Mission: Impossible – Fallout topped the box office this weekend. The marketing was concentrated on partnerships and video—the latter including dramatic stunt work, 360-degree video and, of course, Tom Cruise.

The sixth film in Paramount’s Tom Cruise-led Mission: Impossible franchise earned $61.5 million domestically its opening weekend and another $92 million globally.

Marketing for M: I Fallout focused on spectacle, producing behind-the-scenes footage of the film’s considerable stunt work—especially by 54-year-old Cruise who doesn’t appear to be slowing down any time soon. BMW, the exclusive automotive partner for the franchise since 2011, provided several vehicles and marketing campaigns that highlighted chase scenes and its new M5 model.
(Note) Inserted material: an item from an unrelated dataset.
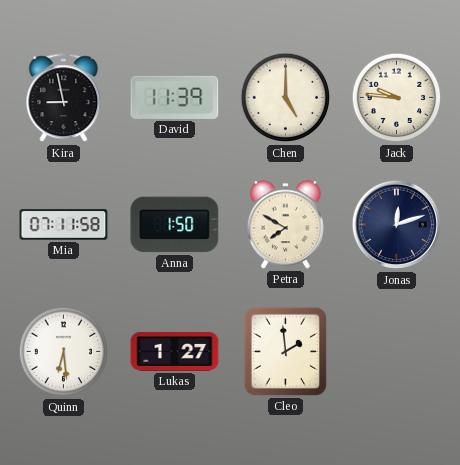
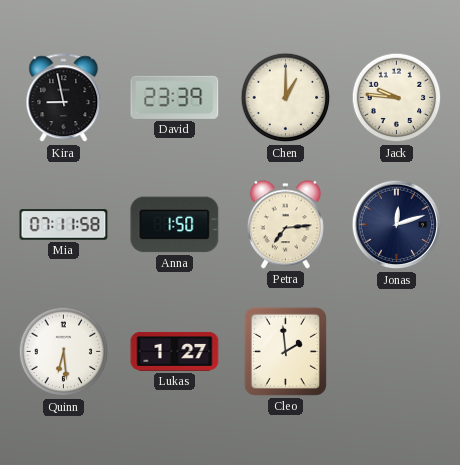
David: 11:39 -> 23:39
Chen: 5:00 -> 1:00
Petra: 7:50 -> 7:14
Buzz quickly spread about one stunt in particular. The HALO (high altitude, low open) jump required Cruise to jump out of a plane flying 25,000 feet in the air and stop exactly three feet in front of a camera mounted on a skydiver’s head in a very short window of light. According to director Christopher McQuarrie, landing the shot took weeks, ultimately requiring 106 jumps—all while Cruise recovered from a broken ankle.

Paramount also released a 360-degree video that placed viewers inside a helicopter cockpit flown by Cruise.  Together with stunt featurettes, audiences were drawn into the high-octane world of Ethan Hunt (Cruise) and his crew as they fight for their lives—with style, of course.

“I think the more you can involve the audience, the better,” Karie Bible, film historian and box office analyst for Exhibitor Relations told AList. “Given the immense popularity of social media and particularly Instagram, audiences want to feel a level of involvement and participation. Films are not just a spectator sport as it were. Audiences (particular younger demographics) like to post and discuss the movie or experience of a movie with their friends. The more they do, the more exposure a film receives.”

Universal leaned on Cruise’s stunt work to promote The Mummy, as well, turning a zero-gravity maneuver into experiential marketing for fans. VR and 360-degree video have become a popular means of film promotion, with studios producing content for Jigsaw, Star Wars: The Last Jedi and The Meg just to name a few.

All those stunts are even bigger on an IMAX screen—26 percent more, in fact. Since M: I Fallout is specially formatted for IMAX theaters, a video spot asked the film’s stars a series of questions based on “26 percent more,” such as “Would you rather be 26 percent stronger or faster?” In addition, a time-lapse video showed how the historic Palais de Chaillot theatre in Paris was transformed into an IMAX theater.

Paramount invested primarily in video content and was one of the first to test Pinterest’s Promoted Video at max width—displaying M: I Fallout videos on users’ home feeds, following tab and in search on mobile devices. A video spot was also produced for ESPN that mashed NBA star James Harden into footage of M: I Fallout before Cruise performs the aforementioned HALO jump.

Of course, every summer blockbuster needs its star, and Paramount knows it can rely on Tom Cruise. The veteran actor boasts nearly 10 million followers between Twitter and Instagram and is active in promoting his latest ventures. In January, Cruise posted, and ostensibly announced, the title of Mission: Impossible Fallout and quickly garnered over 423,000 likes on both platforms.

Cruise may have considerable box office draw—especially in China where the film opens August 31—but star power isn’t enough to ensure a film’s success, noted Bible.

“I think all films need considerable marketing efforts,” she said. “There are so many things competing for attention from streaming services, television, video games, live events, etc. People have so many options that studios have to market heavily to get audience attention.”